▶ Task prompt
Give back exactly the lines of the data below, starting with the line that has "49: (469, 184, 1.49)" and going on through the line that has "63: (622, 199, 2.27)".

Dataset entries

━━━━━━━━━━━━━━━━━━━━━━━━━━━━━━

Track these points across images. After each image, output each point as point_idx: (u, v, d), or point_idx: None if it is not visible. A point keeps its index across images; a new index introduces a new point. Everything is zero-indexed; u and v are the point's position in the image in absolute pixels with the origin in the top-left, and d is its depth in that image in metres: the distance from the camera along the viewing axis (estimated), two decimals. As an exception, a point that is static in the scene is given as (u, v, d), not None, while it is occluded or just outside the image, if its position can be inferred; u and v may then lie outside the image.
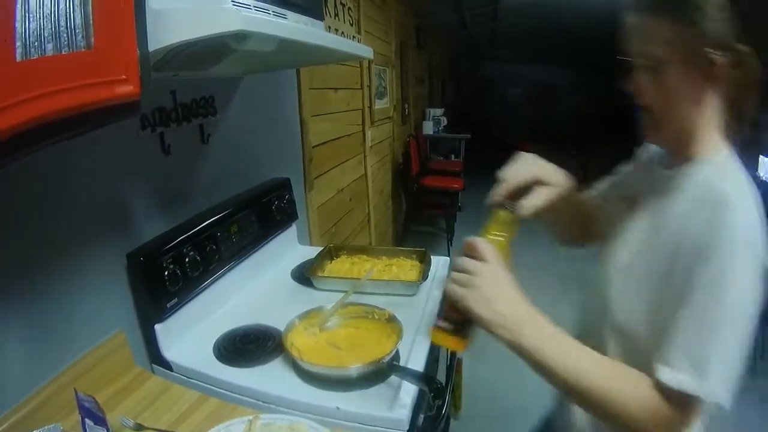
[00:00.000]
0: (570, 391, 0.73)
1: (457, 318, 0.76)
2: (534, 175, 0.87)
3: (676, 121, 0.79)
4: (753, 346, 2.91)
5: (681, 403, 0.67)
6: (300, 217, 2.01)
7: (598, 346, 0.79)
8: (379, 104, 3.92)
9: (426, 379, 0.97)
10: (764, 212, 0.71)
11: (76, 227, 1.03)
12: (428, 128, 6.43)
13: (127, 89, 0.67)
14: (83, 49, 0.60)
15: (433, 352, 1.26)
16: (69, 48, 0.59)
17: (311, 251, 1.85)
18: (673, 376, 0.67)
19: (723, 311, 0.66)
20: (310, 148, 2.31)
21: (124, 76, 0.66)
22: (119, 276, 1.14)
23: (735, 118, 0.79)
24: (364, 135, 3.49)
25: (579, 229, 1.09)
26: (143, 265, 1.13)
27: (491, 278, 0.73)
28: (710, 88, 0.75)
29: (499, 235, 0.80)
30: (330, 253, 1.81)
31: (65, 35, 0.58)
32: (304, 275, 1.60)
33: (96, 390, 1.01)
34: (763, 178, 7.66)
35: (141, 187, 1.22)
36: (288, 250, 1.87)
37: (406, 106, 5.42)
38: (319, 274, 1.65)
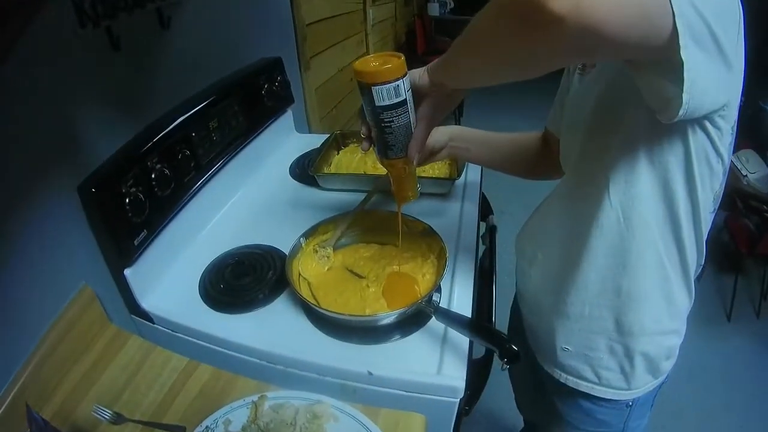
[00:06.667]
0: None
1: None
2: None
3: None
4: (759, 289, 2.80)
5: None
6: (296, 102, 1.65)
7: None
8: (381, -18, 3.54)
9: (494, 337, 0.70)
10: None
11: (14, 169, 0.72)
12: (434, 10, 6.08)
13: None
14: None
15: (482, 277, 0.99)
16: None
17: (312, 140, 1.53)
18: None
19: None
20: (303, 26, 1.96)
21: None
22: (74, 216, 0.83)
23: None
24: (365, 13, 3.21)
25: (527, 167, 1.06)
26: (96, 196, 0.81)
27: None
28: None
29: None
30: (337, 142, 1.47)
31: None
32: (307, 172, 1.30)
33: (69, 366, 0.79)
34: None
35: (88, 98, 0.86)
36: (284, 141, 1.54)
37: (410, -15, 4.98)
38: (326, 170, 1.34)
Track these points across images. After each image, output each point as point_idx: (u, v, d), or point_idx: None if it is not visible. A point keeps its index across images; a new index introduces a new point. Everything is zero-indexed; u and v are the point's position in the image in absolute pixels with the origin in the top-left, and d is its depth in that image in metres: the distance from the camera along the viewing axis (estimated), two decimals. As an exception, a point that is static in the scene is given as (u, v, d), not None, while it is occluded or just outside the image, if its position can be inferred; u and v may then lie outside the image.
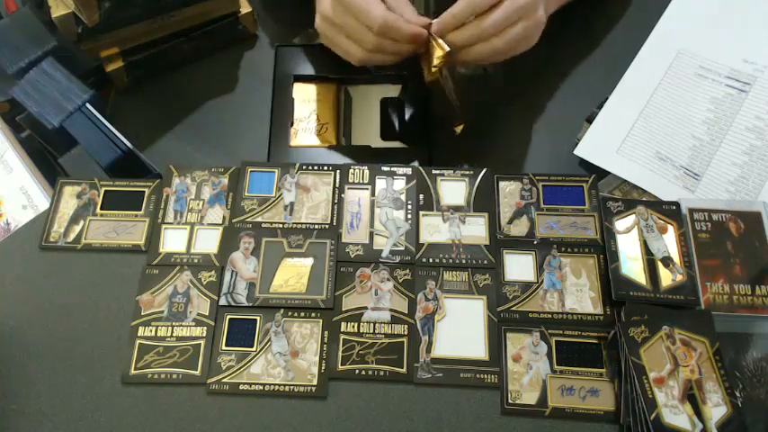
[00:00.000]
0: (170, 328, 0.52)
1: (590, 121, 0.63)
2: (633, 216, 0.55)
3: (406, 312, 0.53)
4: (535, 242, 0.55)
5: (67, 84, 0.60)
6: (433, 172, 0.58)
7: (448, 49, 0.54)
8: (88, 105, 0.60)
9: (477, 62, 0.57)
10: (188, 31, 0.68)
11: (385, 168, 0.59)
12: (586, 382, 0.50)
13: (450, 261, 0.54)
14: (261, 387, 0.50)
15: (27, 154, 0.62)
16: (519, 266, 0.54)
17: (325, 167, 0.59)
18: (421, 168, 0.58)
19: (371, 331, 0.52)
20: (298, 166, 0.59)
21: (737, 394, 0.48)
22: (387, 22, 0.54)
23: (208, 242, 0.56)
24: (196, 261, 0.55)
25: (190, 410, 0.50)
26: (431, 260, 0.54)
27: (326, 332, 0.52)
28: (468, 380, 0.50)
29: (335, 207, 0.57)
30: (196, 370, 0.51)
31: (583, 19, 0.71)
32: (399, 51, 0.57)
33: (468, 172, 0.58)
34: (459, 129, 0.61)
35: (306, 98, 0.66)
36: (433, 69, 0.56)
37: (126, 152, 0.60)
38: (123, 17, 0.62)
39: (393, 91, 0.67)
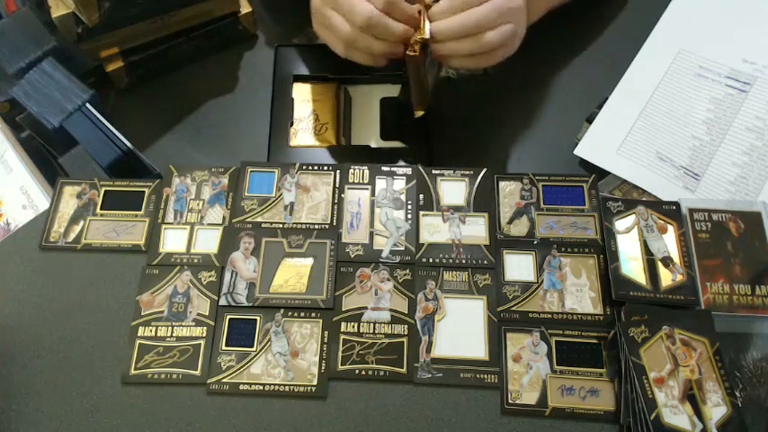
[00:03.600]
0: (170, 328, 0.52)
1: (590, 121, 0.63)
2: (633, 216, 0.55)
3: (406, 312, 0.53)
4: (535, 242, 0.55)
5: (67, 84, 0.60)
6: (433, 172, 0.58)
7: (427, 36, 0.53)
8: (88, 105, 0.60)
9: (455, 56, 0.55)
10: (188, 31, 0.68)
11: (385, 168, 0.59)
12: (586, 382, 0.50)
13: (451, 261, 0.54)
14: (261, 387, 0.50)
15: (27, 154, 0.62)
16: (519, 266, 0.54)
17: (325, 167, 0.59)
18: (421, 168, 0.58)
19: (371, 331, 0.52)
20: (298, 166, 0.59)
21: (737, 394, 0.48)
22: (371, 19, 0.52)
23: (208, 242, 0.56)
24: (196, 261, 0.55)
25: (190, 410, 0.50)
26: (431, 260, 0.54)
27: (326, 332, 0.52)
28: (468, 380, 0.50)
29: (335, 207, 0.57)
30: (196, 370, 0.51)
31: (583, 19, 0.71)
32: (380, 50, 0.55)
33: (468, 172, 0.58)
34: (420, 113, 0.60)
35: (306, 98, 0.66)
36: (410, 53, 0.54)
37: (126, 152, 0.60)
38: (123, 17, 0.62)
39: (393, 91, 0.67)
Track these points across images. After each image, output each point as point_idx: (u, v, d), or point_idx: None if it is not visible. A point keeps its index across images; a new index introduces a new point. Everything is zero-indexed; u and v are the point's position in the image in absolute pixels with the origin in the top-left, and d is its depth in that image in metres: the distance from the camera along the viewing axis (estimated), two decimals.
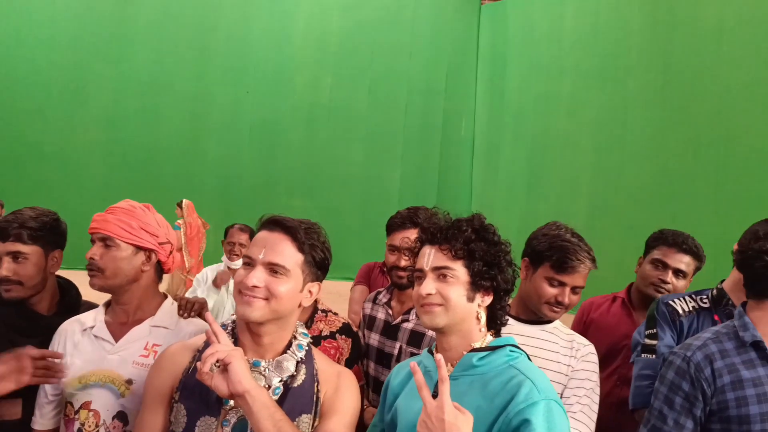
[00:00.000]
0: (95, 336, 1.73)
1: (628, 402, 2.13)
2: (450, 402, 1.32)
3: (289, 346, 1.53)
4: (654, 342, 2.10)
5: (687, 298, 2.17)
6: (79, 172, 9.79)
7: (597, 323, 2.53)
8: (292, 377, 1.49)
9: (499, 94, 11.54)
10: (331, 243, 1.69)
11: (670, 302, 2.16)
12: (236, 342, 1.49)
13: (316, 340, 2.08)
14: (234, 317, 1.54)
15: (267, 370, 1.48)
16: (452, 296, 1.46)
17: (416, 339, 2.24)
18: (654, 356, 2.09)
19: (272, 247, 1.44)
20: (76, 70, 10.06)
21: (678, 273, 2.48)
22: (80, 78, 10.11)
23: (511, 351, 1.51)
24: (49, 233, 1.95)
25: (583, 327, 2.59)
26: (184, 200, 7.85)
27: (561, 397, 1.88)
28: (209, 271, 3.88)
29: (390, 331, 2.35)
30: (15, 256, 1.88)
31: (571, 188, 9.64)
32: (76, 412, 1.71)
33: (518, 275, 1.57)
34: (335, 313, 2.22)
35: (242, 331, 1.49)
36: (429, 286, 1.47)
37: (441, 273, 1.48)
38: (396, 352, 2.28)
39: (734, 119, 7.36)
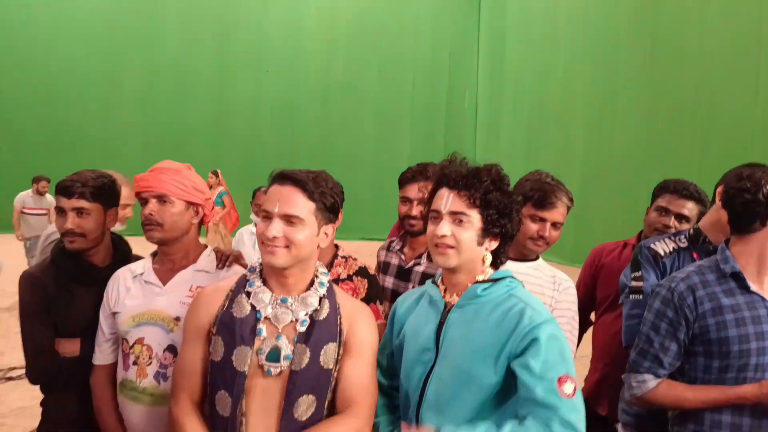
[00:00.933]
0: (145, 281, 1.81)
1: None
2: None
3: (311, 284, 1.57)
4: (640, 284, 2.14)
5: (667, 240, 2.20)
6: (118, 151, 9.93)
7: (608, 268, 2.53)
8: (317, 311, 1.53)
9: (499, 70, 11.49)
10: (346, 210, 1.76)
11: (652, 245, 2.18)
12: (265, 282, 1.55)
13: (334, 283, 2.15)
14: (260, 261, 1.57)
15: (293, 305, 1.52)
16: (465, 240, 1.48)
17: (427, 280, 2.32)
18: (641, 296, 2.13)
19: (286, 200, 1.48)
20: (111, 59, 10.15)
21: (681, 218, 2.47)
22: (115, 66, 10.21)
23: (510, 281, 1.55)
24: (108, 193, 1.98)
25: (594, 270, 2.61)
26: (218, 170, 8.03)
27: None
28: (244, 231, 3.92)
29: (403, 274, 2.43)
30: (79, 211, 1.92)
31: (566, 154, 9.65)
32: (131, 347, 1.79)
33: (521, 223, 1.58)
34: (354, 259, 2.24)
35: (269, 275, 1.54)
36: (445, 228, 1.48)
37: (457, 218, 1.48)
38: None
39: (717, 86, 7.33)
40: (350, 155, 11.58)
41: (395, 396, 1.63)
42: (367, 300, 2.12)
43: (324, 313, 1.53)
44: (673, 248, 2.15)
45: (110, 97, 10.27)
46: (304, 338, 1.49)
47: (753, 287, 1.71)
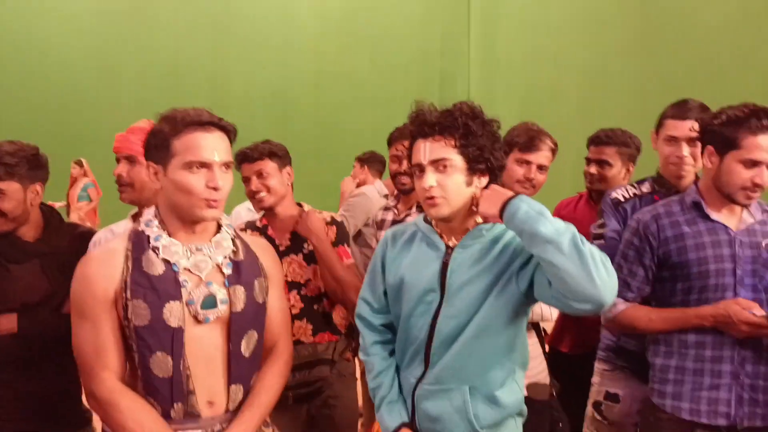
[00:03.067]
0: None
1: None
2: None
3: (219, 229, 1.55)
4: (602, 230, 2.24)
5: (628, 187, 2.32)
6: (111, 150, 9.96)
7: (565, 218, 2.62)
8: (235, 252, 1.52)
9: (491, 52, 11.51)
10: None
11: (613, 194, 2.31)
12: (170, 233, 1.48)
13: None
14: (153, 212, 1.53)
15: (210, 250, 1.49)
16: (452, 186, 1.46)
17: None
18: (603, 241, 2.22)
19: (219, 149, 1.46)
20: (106, 54, 10.17)
21: (601, 163, 2.66)
22: (109, 61, 10.22)
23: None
24: (28, 167, 1.84)
25: None
26: (82, 159, 7.82)
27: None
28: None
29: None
30: None
31: (560, 134, 9.63)
32: None
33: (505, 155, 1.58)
34: (320, 212, 2.34)
35: (175, 225, 1.48)
36: (430, 179, 1.46)
37: (439, 165, 1.46)
38: None
39: (708, 62, 7.37)
40: (345, 144, 11.60)
41: (386, 332, 1.66)
42: (336, 243, 2.26)
43: (242, 253, 1.52)
44: (634, 194, 2.27)
45: (105, 91, 10.30)
46: (235, 279, 1.48)
47: (713, 215, 1.82)
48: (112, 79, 10.33)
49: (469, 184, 1.49)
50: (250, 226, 2.38)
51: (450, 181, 1.46)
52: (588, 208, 2.77)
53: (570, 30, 9.64)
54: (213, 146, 1.44)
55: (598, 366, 2.32)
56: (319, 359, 2.29)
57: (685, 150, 2.17)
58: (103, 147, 10.81)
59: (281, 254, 2.28)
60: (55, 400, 1.93)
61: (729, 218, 1.85)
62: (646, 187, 2.28)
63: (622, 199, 2.27)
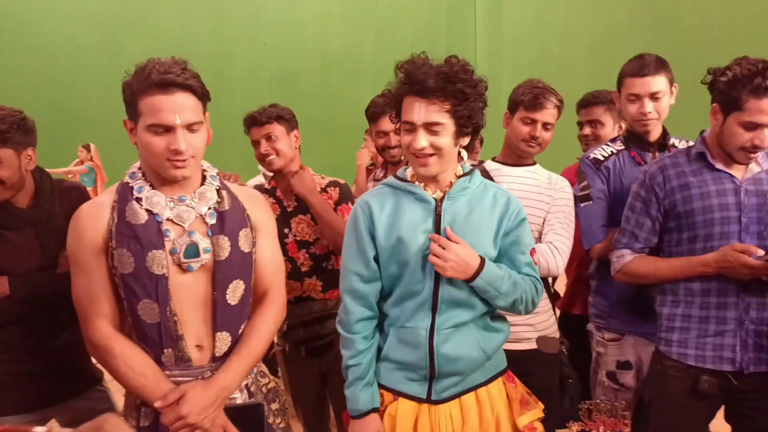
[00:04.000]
0: None
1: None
2: (456, 244, 1.52)
3: (204, 180, 1.56)
4: (587, 191, 2.27)
5: (603, 146, 2.35)
6: (119, 132, 9.95)
7: None
8: (219, 203, 1.53)
9: (497, 27, 11.39)
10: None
11: (590, 155, 2.34)
12: (153, 186, 1.49)
13: None
14: (138, 164, 1.55)
15: (193, 201, 1.50)
16: (444, 146, 1.52)
17: None
18: (590, 202, 2.25)
19: (183, 110, 1.43)
20: (109, 37, 10.15)
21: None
22: (113, 44, 10.20)
23: (479, 174, 1.68)
24: (18, 133, 1.82)
25: None
26: (91, 144, 7.84)
27: (544, 222, 2.15)
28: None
29: None
30: None
31: (567, 109, 9.62)
32: None
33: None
34: (323, 177, 2.43)
35: (157, 179, 1.49)
36: (422, 140, 1.51)
37: (432, 127, 1.50)
38: None
39: (717, 31, 7.26)
40: (351, 123, 11.57)
41: (373, 307, 1.69)
42: (338, 203, 2.35)
43: (227, 204, 1.54)
44: (611, 152, 2.28)
45: (110, 77, 10.23)
46: (219, 229, 1.50)
47: (718, 165, 1.82)
48: (115, 59, 10.29)
49: (456, 144, 1.57)
50: (260, 188, 2.43)
51: (440, 142, 1.52)
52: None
53: (577, 3, 9.51)
54: (175, 108, 1.41)
55: (598, 335, 2.33)
56: (330, 314, 2.34)
57: (648, 106, 2.19)
58: (107, 128, 10.88)
59: (290, 215, 2.36)
60: (60, 357, 1.96)
61: (735, 167, 1.86)
62: (619, 145, 2.31)
63: (602, 158, 2.29)
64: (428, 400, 1.65)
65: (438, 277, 1.58)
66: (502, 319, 1.75)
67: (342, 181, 2.43)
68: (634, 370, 2.26)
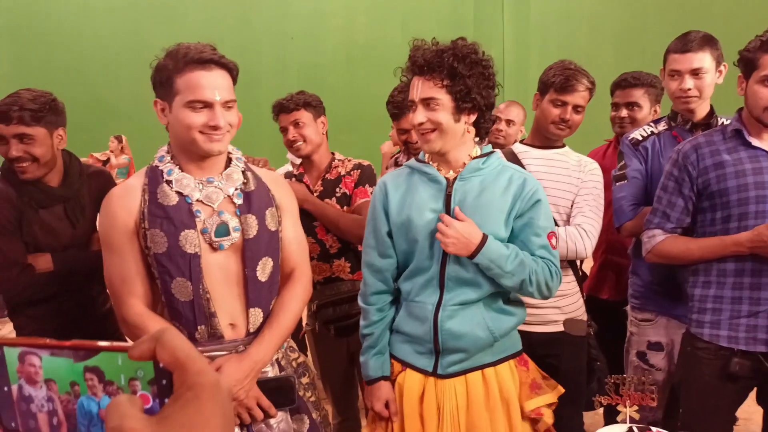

━━━━━━━━━━━━━━━━━━━━━━━━━━━━━━

▶ Output below
49: (469, 184, 1.49)
50: (250, 226, 2.38)
51: (450, 181, 1.46)
52: (588, 208, 2.77)
53: (570, 30, 9.64)
54: (213, 146, 1.44)
55: (598, 366, 2.32)
56: (319, 359, 2.29)
57: (685, 150, 2.17)
58: (103, 147, 10.81)
59: (281, 254, 2.28)
60: (55, 400, 1.93)
61: (729, 218, 1.85)
62: (646, 187, 2.28)
63: (622, 199, 2.27)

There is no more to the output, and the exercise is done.